TEXT SECTION:
>> begin

You are viewing a plain text version of this content. The canonical link for it is here.
Posted to dev@spark.apache.org by Shivaram Venkataraman <sh...@eecs.berkeley.edu> on 2014/02/18 03:15:52 UTC

Accessing Hadoop2 HDFS from Spark app

I ran into a weird bug today where trying to read a file from HDFS
built using Hadoop 2 gives an error saying "No FileSystem for scheme:
hdfs".  Specifically this only seems to happen when building an
assembly jar in the application and not when using sbt's run-main.

The project's setup[0] is pretty simple and is only a slight
modification of the project used by the release audit tool. The sbt
assembly instructions[1] are mostly copied from Spark's sbt build
files.

We run into this in SparkR as well, so it'll be great if anybody has
an idea on how to debug this.
To repoduce, you can do the following:

1. Launch a Spark EC2 cluster with 0.9.0 with --hadoop-major-version=2
2. Clone https://github.com/shivaram/spark-utils
3. Run release-audits/sbt_app_core/run-hdfs-test.sh

Thanks
Shivaram

[0] https://github.com/shivaram/spark-utils/blob/master/release-audits/sbt_app_core/src/main/scala/SparkHdfsApp.scala
[1] https://github.com/shivaram/spark-utils/blob/master/release-audits/sbt_app_core/build.sbt

Re: Accessing Hadoop2 HDFS from Spark app

Posted by Shivaram Venkataraman <sh...@eecs.berkeley.edu>.

>> end

SET PROBLEM 1:
According to the mailing-list post, what error message appears when reading a file from HDFS built with Hadoop 2?

RECORD LIST:

>> begin

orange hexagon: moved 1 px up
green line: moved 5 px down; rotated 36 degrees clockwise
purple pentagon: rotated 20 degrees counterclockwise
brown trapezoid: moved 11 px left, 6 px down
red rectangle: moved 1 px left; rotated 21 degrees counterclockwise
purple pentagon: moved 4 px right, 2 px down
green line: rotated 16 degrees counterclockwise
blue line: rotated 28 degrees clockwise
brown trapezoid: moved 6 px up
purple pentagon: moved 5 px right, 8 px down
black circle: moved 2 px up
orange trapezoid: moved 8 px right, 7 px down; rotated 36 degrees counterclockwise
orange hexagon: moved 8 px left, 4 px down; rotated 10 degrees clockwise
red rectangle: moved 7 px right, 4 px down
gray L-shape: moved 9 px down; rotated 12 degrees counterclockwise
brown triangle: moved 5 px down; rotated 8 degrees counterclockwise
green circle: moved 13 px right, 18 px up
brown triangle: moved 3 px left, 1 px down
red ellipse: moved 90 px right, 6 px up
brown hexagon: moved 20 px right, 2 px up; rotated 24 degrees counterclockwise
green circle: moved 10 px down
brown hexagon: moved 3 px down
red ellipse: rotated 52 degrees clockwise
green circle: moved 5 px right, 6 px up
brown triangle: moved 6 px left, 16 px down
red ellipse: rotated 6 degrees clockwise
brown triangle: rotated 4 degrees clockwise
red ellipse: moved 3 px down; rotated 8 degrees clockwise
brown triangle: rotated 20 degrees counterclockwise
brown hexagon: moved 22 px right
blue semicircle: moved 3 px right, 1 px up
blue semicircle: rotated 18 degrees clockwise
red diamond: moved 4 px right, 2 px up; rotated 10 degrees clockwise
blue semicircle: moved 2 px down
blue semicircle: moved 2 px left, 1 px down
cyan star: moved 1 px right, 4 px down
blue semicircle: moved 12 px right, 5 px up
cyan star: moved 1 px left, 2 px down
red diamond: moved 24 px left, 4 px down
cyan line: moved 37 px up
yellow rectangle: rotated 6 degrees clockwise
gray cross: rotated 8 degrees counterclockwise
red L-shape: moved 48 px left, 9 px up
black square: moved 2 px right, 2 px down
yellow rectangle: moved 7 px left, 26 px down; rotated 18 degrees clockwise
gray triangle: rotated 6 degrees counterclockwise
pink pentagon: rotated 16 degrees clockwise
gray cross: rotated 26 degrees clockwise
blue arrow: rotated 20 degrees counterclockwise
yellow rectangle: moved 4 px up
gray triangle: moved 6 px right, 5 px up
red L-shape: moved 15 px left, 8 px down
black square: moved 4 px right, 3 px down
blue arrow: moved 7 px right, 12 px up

>> end

SET PROBLEM 2:
Extract the lines of the records verbatim, beginning at the first line of the records and stopping after the line that contains "orange trapezoid: moved".

ANSWER 1:
"No FileSystem for scheme: hdfs"

ANSWER 2:
orange hexagon: moved 1 px up
green line: moved 5 px down; rotated 36 degrees clockwise
purple pentagon: rotated 20 degrees counterclockwise
brown trapezoid: moved 11 px left, 6 px down
red rectangle: moved 1 px left; rotated 21 degrees counterclockwise
purple pentagon: moved 4 px right, 2 px down
green line: rotated 16 degrees counterclockwise
blue line: rotated 28 degrees clockwise
brown trapezoid: moved 6 px up
purple pentagon: moved 5 px right, 8 px down
black circle: moved 2 px up
orange trapezoid: moved 8 px right, 7 px down; rotated 36 degrees counterclockwise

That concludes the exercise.